I’m not advocating for studio meddling, but this is the highest of profile projects where it arguably would have helped. JJ Abrams set that clock back to zero
That story line was 100% the result of corporate board meddling
I attended a conference where a former 20th Century-Fox executive talked about the way she meddled in the trailer process with technology. It’s all about numbers and metrics – if enough people, in the right demographics, didn’t watch the whole trailer on YouTube, they’d cut the next trailer to cater to that group. Even if it wasn’t a great representation of the movie; her bonus depended on people watching the trailer.
Money people want to be artists.
snooggums@midwest.social 8 months ago
This is often over looked when people wonder why someone might sign up to something that is a trainwreck, and it usually comes down to the final film being far different than the original vision.

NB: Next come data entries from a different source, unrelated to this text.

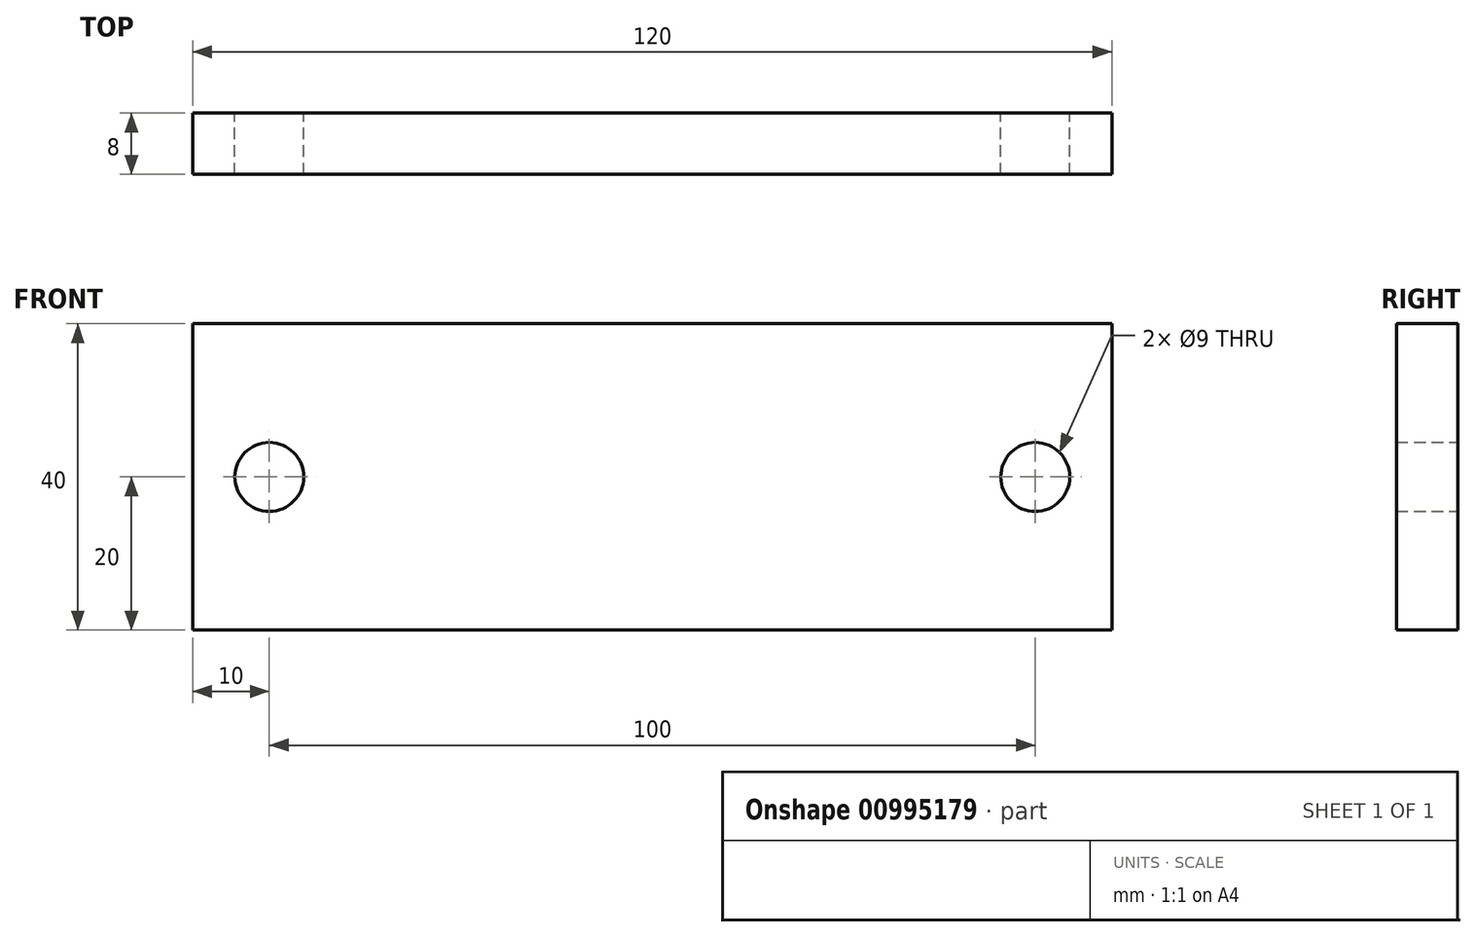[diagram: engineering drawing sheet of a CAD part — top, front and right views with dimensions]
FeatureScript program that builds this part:
annotation { "Feature Type Name" : "Feature", "Feature Type Description" : "" }
export const myFeature = defineFeature(function(context is Context, id is Id, definition is map)
    precondition{}
    {
        {
            var Q0;
            Q0=qCreatedBy(makeId("Front.planeOp"),FACE);
            var sketch = newSketch(context, id + "F0", { "sketchPlane" : qUnion([Q0])});
            skLineSegment(sketch, "E0.bottom", {"start": v(-60, 20) * mm, "end": v(60, 20) * mm});
            skLineSegment(sketch, "E0.top", {"start": v(-60, -20) * mm, "end": v(60, -20) * mm});
            skLineSegment(sketch, "E0.left", {"start": v(-60, 20) * mm, "end": v(-60, -20) * mm});
            skLineSegment(sketch, "E0.right", {"start": v(60, 20) * mm, "end": v(60, -20) * mm});
            skPoint(sketch, "E0.middle", {"position": v(0, 0) * mm});
            skSolve(sketch);
        }
        {
            var Q0;
            Q0=makeQuery(id+"F0.imprint","IMPRINT",FACE,{"disambiguationData":[TD([[makeQuery(id+"F0.imprint","IMPRINT",EDGE,{"derivedFrom":sQuery(id+"F0.wireOp",EDGE,"E0.bottom")}),-1.0]])]});
            extrude(context, id + "F1", {"entities" : qUnion([Q0]), "depth" : 8 * mm, "offsetDistance" : 25 * mm, "symmetric" : true});
        }
        {
            var Q0;
            Q0=makeQuery(id+"F1.opExtrude","CAP_FACE",FACE,{"disambiguationData":[OSD([sQuery(id+"F0.wireOp",EDGE,"E0.bottom"),sQuery(id+"F0.wireOp",EDGE,"E0.top"),sQuery(id+"F0.wireOp",EDGE,"E0.left"),sQuery(id+"F0.wireOp",EDGE,"E0.right")])],"isStart":false});
            var sketch = newSketch(context, id + "F2", { "sketchPlane" : qUnion([Q0])});
            skLineSegment(sketch, "E1", {"start": v(0, 0) * mm, "end": v(-50, 0) * mm});
            skLineSegment(sketch, "E2", {"start": v(0, 0) * mm, "end": v(50, 0) * mm});
            skSolve(sketch);
        }
        {
            var Q0;
            Q0=sQuery(id+"F2.wireOp",VERTEX,"E1.end");
            var Q1;
            Q1=sQuery(id+"F2.wireOp",VERTEX,"E2.end");
            var Q2;
            Q2=makeQuery(id+"F1.opExtrude","SWEPT_BODY",BODY,{"disambiguationData":[OSD([sQuery(id+"F0.wireOp",EDGE,"E0.bottom"),sQuery(id+"F0.wireOp",EDGE,"E0.top"),sQuery(id+"F0.wireOp",EDGE,"E0.left"),sQuery(id+"F0.wireOp",EDGE,"E0.right")])]});
            hole(context, id + "F3", {"style" : HoleStyle.SIMPLE, "endStyle" : HoleEndStyle.THROUGH, "holeDiameter" : 9 * mm, "majorDiameter" : 5 * mm, "isTappedThrough" : true, "tappedDepth" : 12 * mm, "tapClearance" : 3, "locations" : qUnion([Q0, Q1]), "scope" : qUnion([Q2]), "startStyle" : HoleStartStyle.PART});
        }
    });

Hell, a movie can be destroyed during script rewrites, bad scenes, and even during the editing process! Bladerunner has multiple versions based on editing the same filmed scenes. The theatrical version was ruined by insistence on a voiceover and the final cut is the best version due to what they cut out or left in.
This one sounds like the Bladerunner theatrical cut being ruined by execs, and that does suck.
JoMiran@lemmy.ml 8 months ago
The best known opposite example is Star Wars (A New Hope). When George Lucas screened it for Spielberg, Spielberg didn’t know how to tell George how terrible it was without ruining their friendship. George gave his steaming pile of shit to his wife and she and her editing partner literally built the classic we know today from it. George learned his lesson and gave Empire to someone else to direct and his wife to edit.
CaptainEffort@sh.itjust.works 8 months ago
George is the most overrated director of all time.
FreeFacts@sopuli.xyz 8 months ago
One hit wonder as a director. And that hit is American Graffiti, not Star Wars.
Igloojoe@lemm.ee 8 months ago
After seeing what Disney did to Star Wars, George Lucas at least produced something decent with the prequels.
thefartographer@lemm.ee 8 months ago
Hancock
chunkystyles@sopuli.xyz 8 months ago
What’s the story with that one? I’m unfamiliar.
thefartographer@lemm.ee 8 months ago
It was a Will Smith movie about a Superman-like superhero who became reviled and then became a bum. It was exciting because this was during the height of Will Smith’s action career and it would have been the first high-budget serious superhero movie starring a person of color.
The original script reads like pure art and adrenaline from what I remember. The actual movie turned into some shit-fest that made a white PR Rep the main character and then shoehorned some weird love triangle with ancient beings and super-amnesia.
You read that right. Somehow, the first big budget gritty superhero movie starring a black man got turned into a milquetoast semi-rom-com starring a white man as a media specialist with no superpowers.